Binney joined Alydia a few weeks ago. He was previously the CCO at sinusitis implant company Intersect ENT, where he worked prior to a U.S. FDA approval through three product launches. During his tenure, the company completed an IPO and achieved $100 million in annual revenue. Prior to that, Binney was with Access Closure, which was acquired by Cardinal Health in 2014 for $325 million, and Boston Scientific Corp.
Alydia is waiting until the FDA makes its decision to release the results of its recently completed pivotal trial, known as PEARLE. The 107-patient clinical trial was primarily conducted after vaginal births, but also included a subset of those with a Cesarean section. At this stage, Binney declined to speculate if an FDA-cleared indication was likely to include C-section patients.
The limited launch initially will focus on the 15 sites that participated in the PEARLE study, as well as some community hospitals that often don’t have the same resources – such as easy access to donated blood from blood banks – to support patients with postpartum hemorrhage.
“We have a very, very strong dataset,” said Binney. “One that is going to form the basis for a very strong clinical and patient value proposition. So, as I look out across the next year or so, I think that what we have right now is sufficient to support market entry and adoption.
“The feedback from the providers thus far has been a reaffirmation that we've got a trend line that's going in the wrong direction with regards to postpartum hemorrhage and maternal death. This technology really addresses that unmet need,” he added. “When you talk about the potential for a vacuum-induced, uterine tamponade type of approach, the light bulb goes off, and you get a very positive response from providers. It is somewhat intuitive – and just very innovative.”
After a normal vaginal delivery, there is an almost visible retraction of the uterus. But in the case of uncontrolled bleeding, that does not happen. Using gentle suction, the Jada device is inserted into the uterus to quickly stop bleeding by encouraging contraction, naturally compressing the open blood vessels.

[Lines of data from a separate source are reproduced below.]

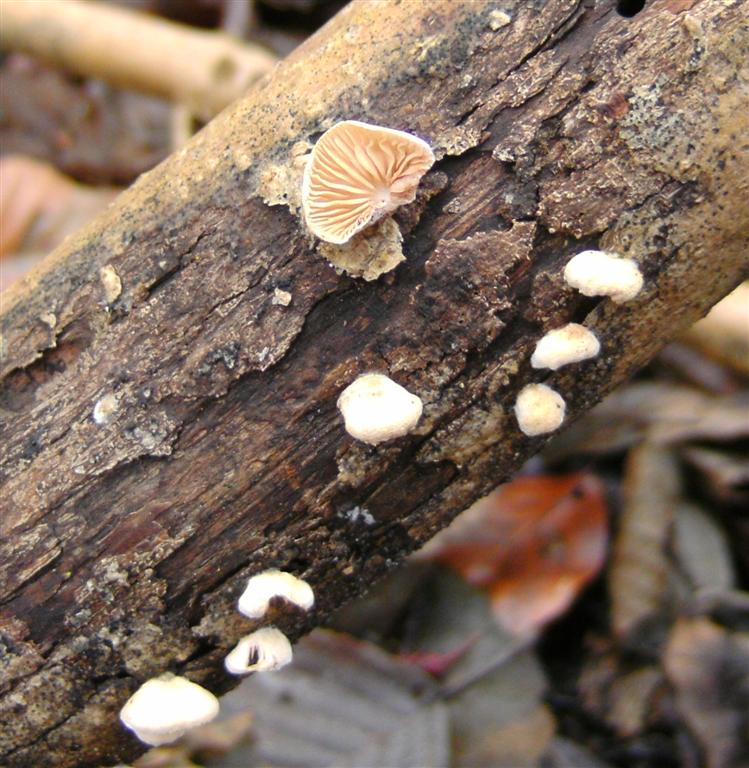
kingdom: Fungi
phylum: Basidiomycota
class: Agaricomycetes
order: Agaricales
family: Crepidotaceae
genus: Crepidotus
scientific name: Crepidotus cesatii
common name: almindelig muslingesvamp
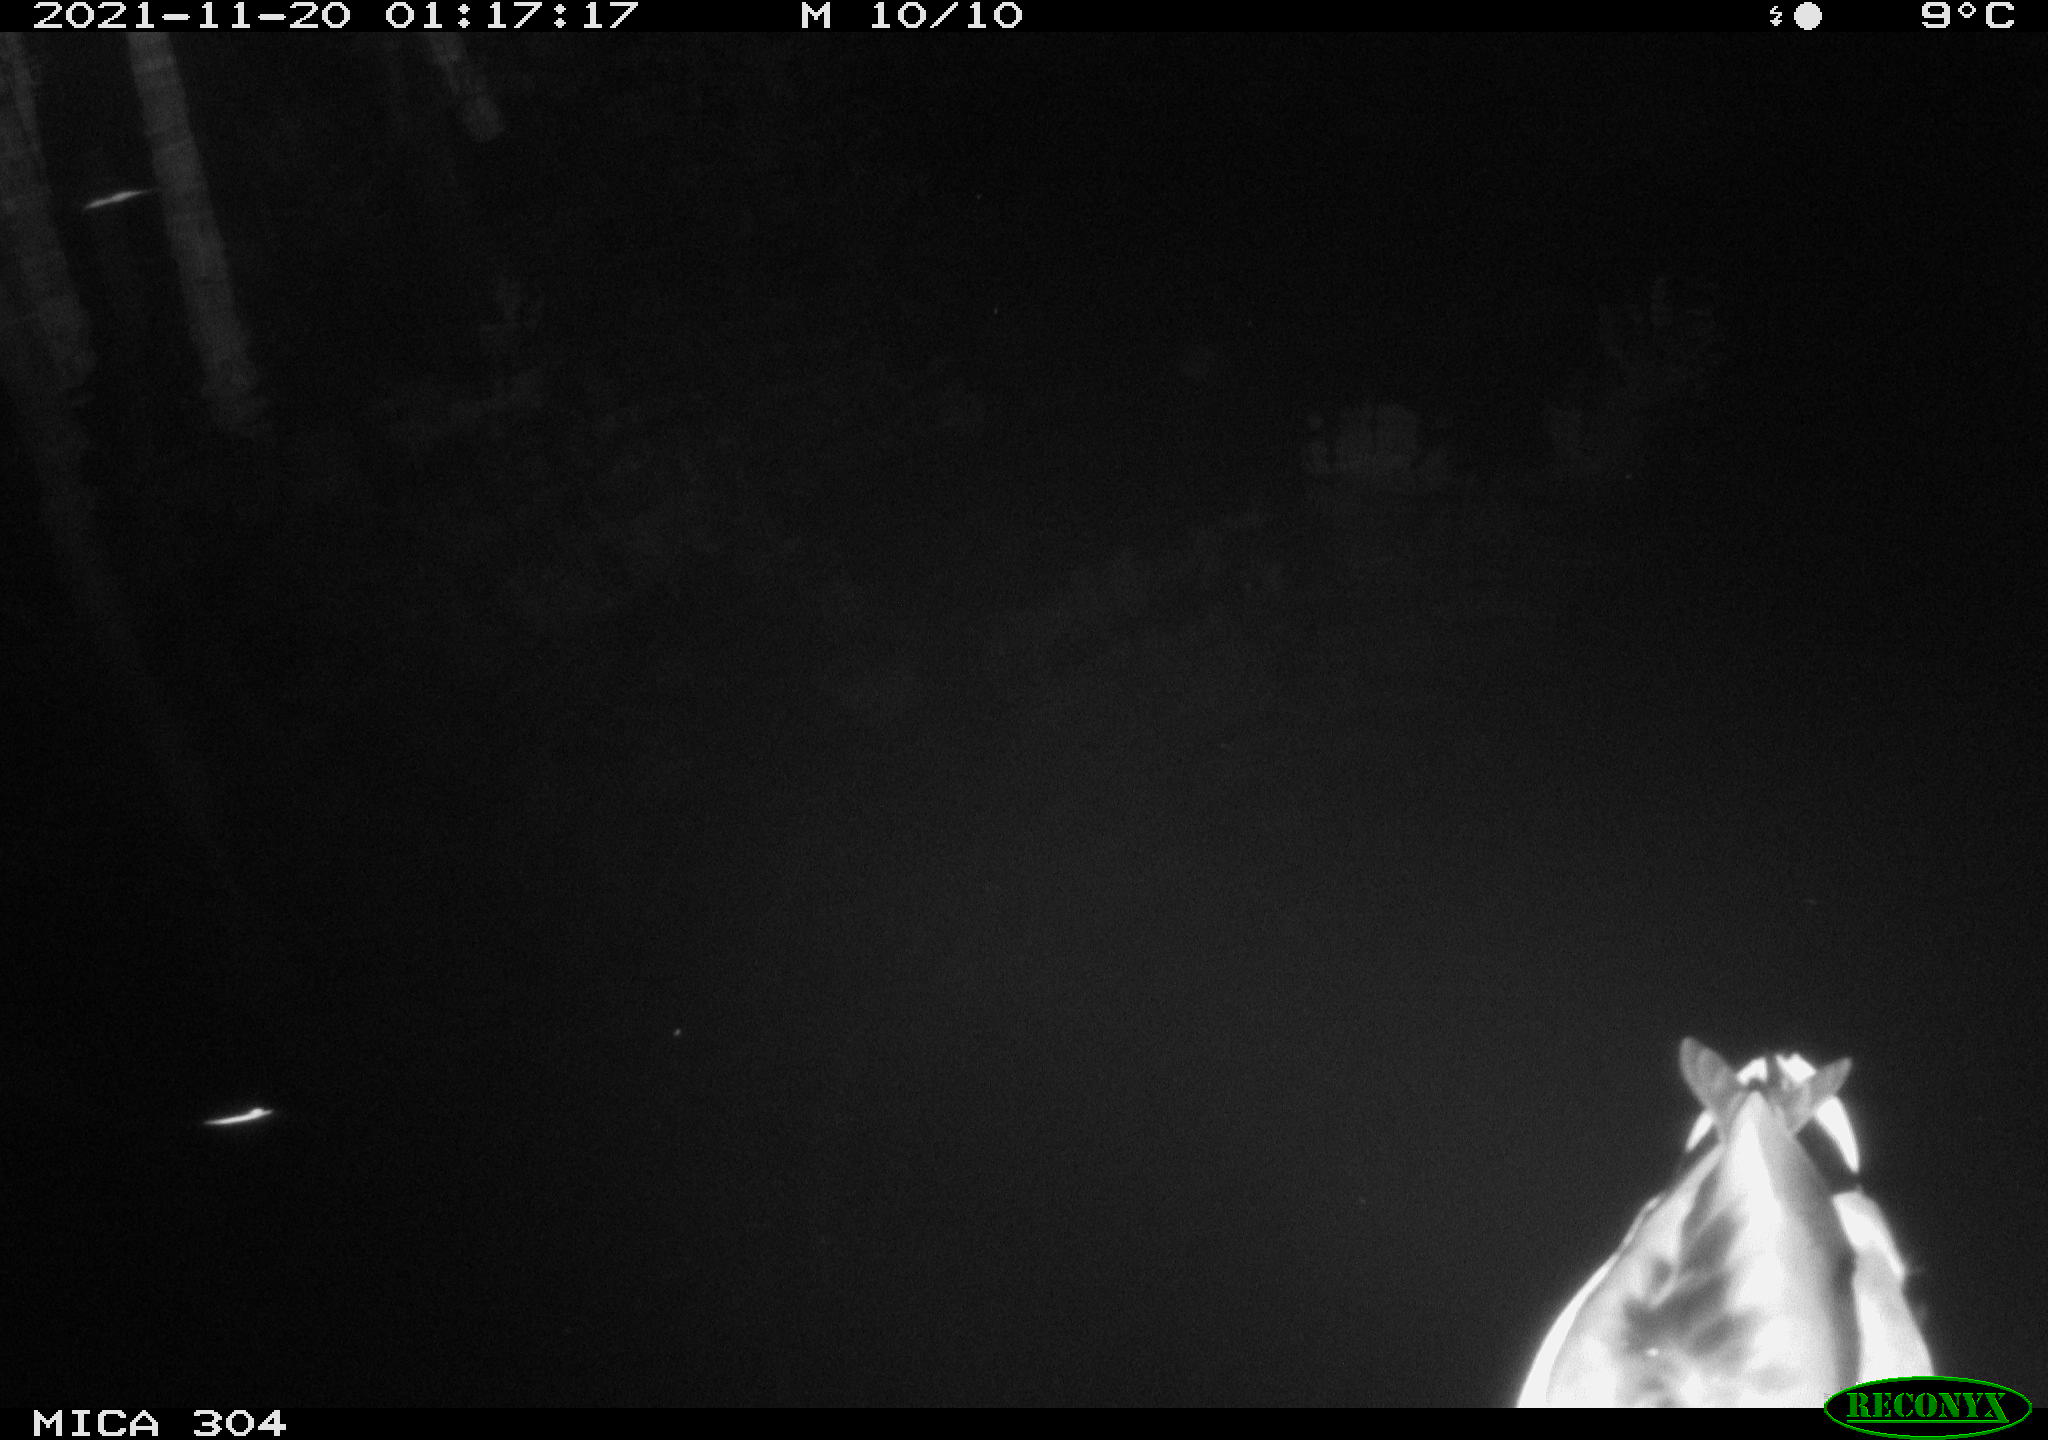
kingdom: Animalia
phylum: Chordata
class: Aves
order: Anseriformes
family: Anatidae
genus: Anas
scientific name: Anas platyrhynchos
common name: Mallard
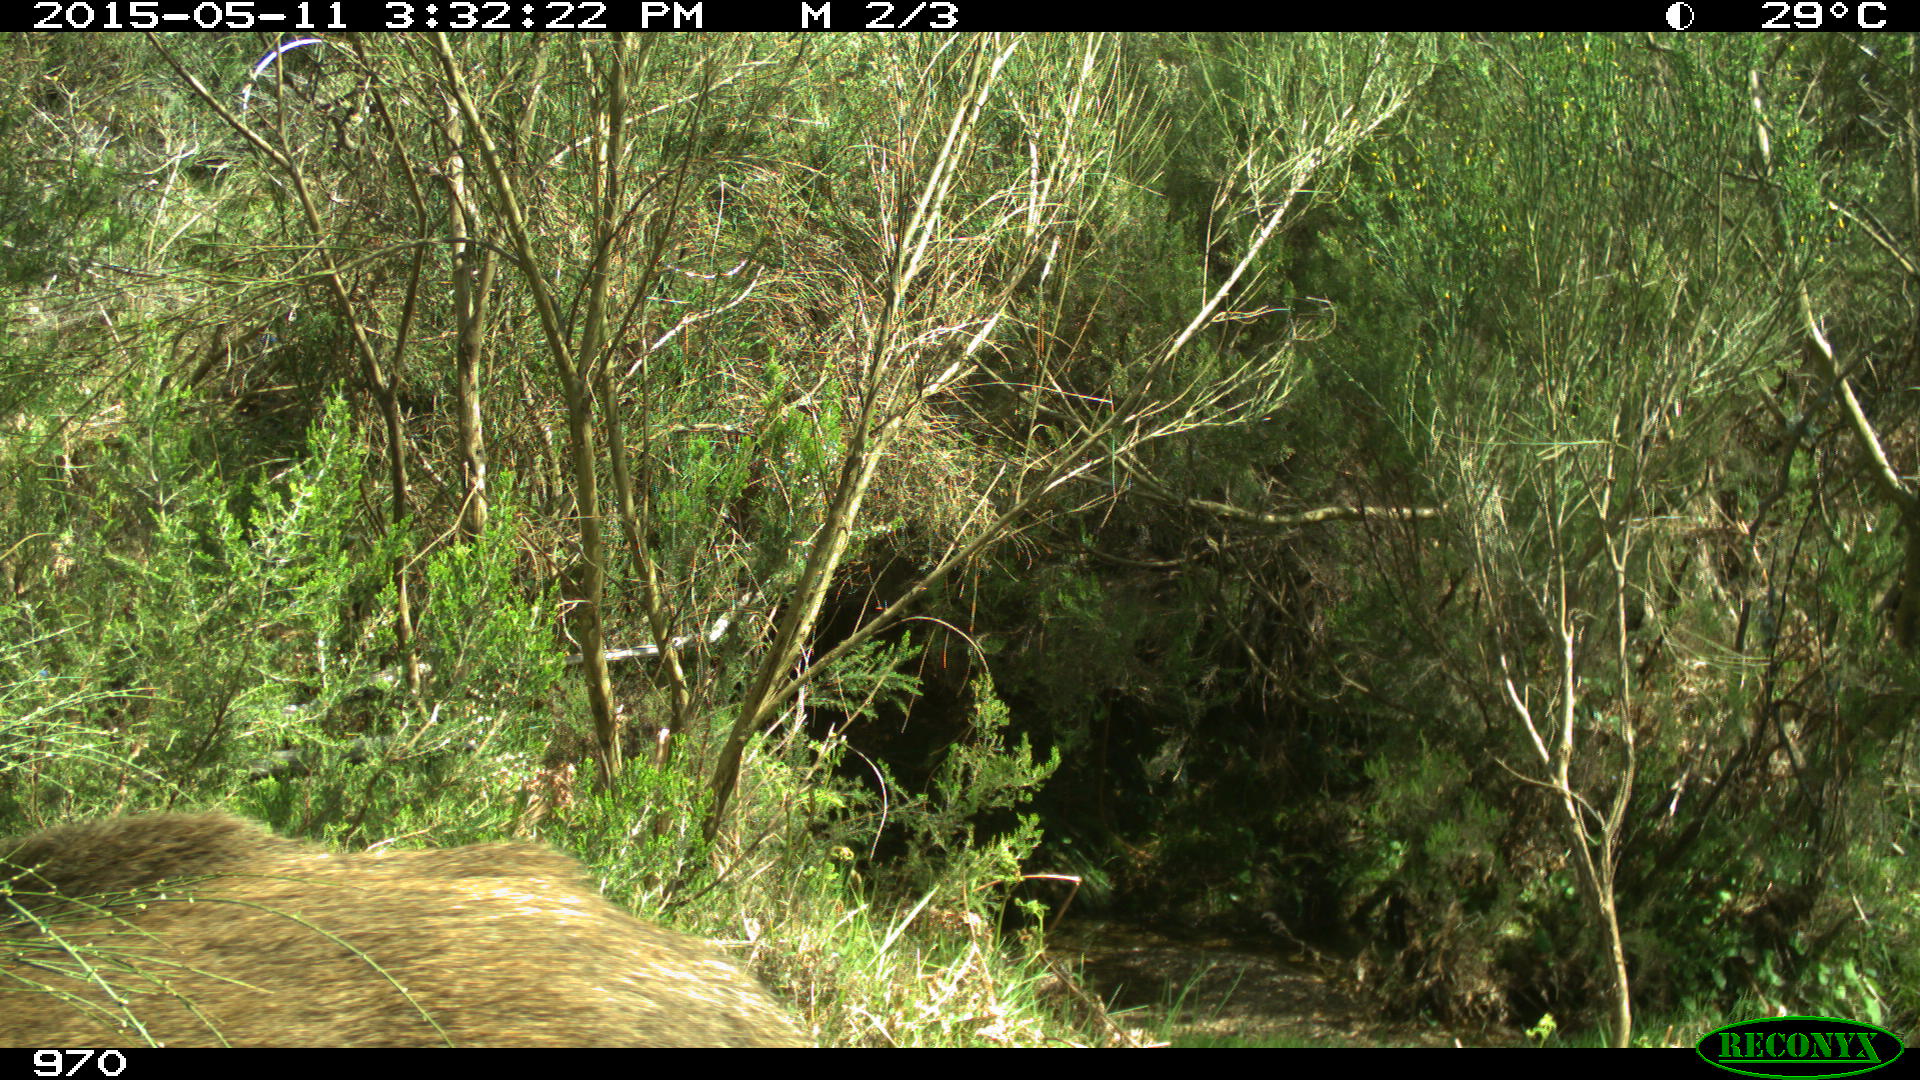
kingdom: Animalia
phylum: Chordata
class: Mammalia
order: Artiodactyla
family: Suidae
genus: Sus
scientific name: Sus scrofa
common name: Wild boar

It induces bleeding cessation in about 10 minutes, and sometimes as quickly as one or two minutes. It is a disposable device, designed for individual use.
In 2018, on average, 17.4 women died for every 100,000 live births in the U.S. Maternal mortality is two to three times higher for Black and Native American women, as compared to their white peers.
Alydia expects to start developing a version of the device next year that would not require external wall suction, a feature often lacking in some birth environments. This iteration could be launched for use outside the U.S., particularly in developing nations that continue to have problems with maternal mortality.
With the financing, Zina Affas Besse, managing partner at Global Health Funds, will join the company’s board. Departing CEO Anne Morrissey remains on the board. The startup also tapped Colby Holtshouse, previously interim CEO and vice president of marketing, as COO.
“Rob has been instrumental in scaling up a number of commercial organizations, and his experience bringing medical technologies to market in diverse and competitive environments will prove invaluable to the organization,” said Curt LaBelle, managing partner at the Global Health Investment Fund and member of Alydia’s board, who also thanked Morrissey for seeing the company through the product development stage.
This financing will back the U.S. launch and support the initial development of an ex-U.S. version of the Jada system. It was led by AXA Investment Managers through its Impact Investing Strategy. Existing investors, including Global Health Investment Fund and Avestria Ventures, also participated in the round.
“Alydia Health’s device for postpartum hemorrhage has tremendous potential to improve outcomes for mothers and families around the world,” said Jonathan Dean, head of impact investing at AXA Investment Managers. “We are proud to invest in some of the most innovative technologies that address major public health issues worldwide, while generating attractive social and financial returns. Alydia’s technology addresses both of these measures, and we look forward to supporting the company through the upcoming launch of the Jada system.”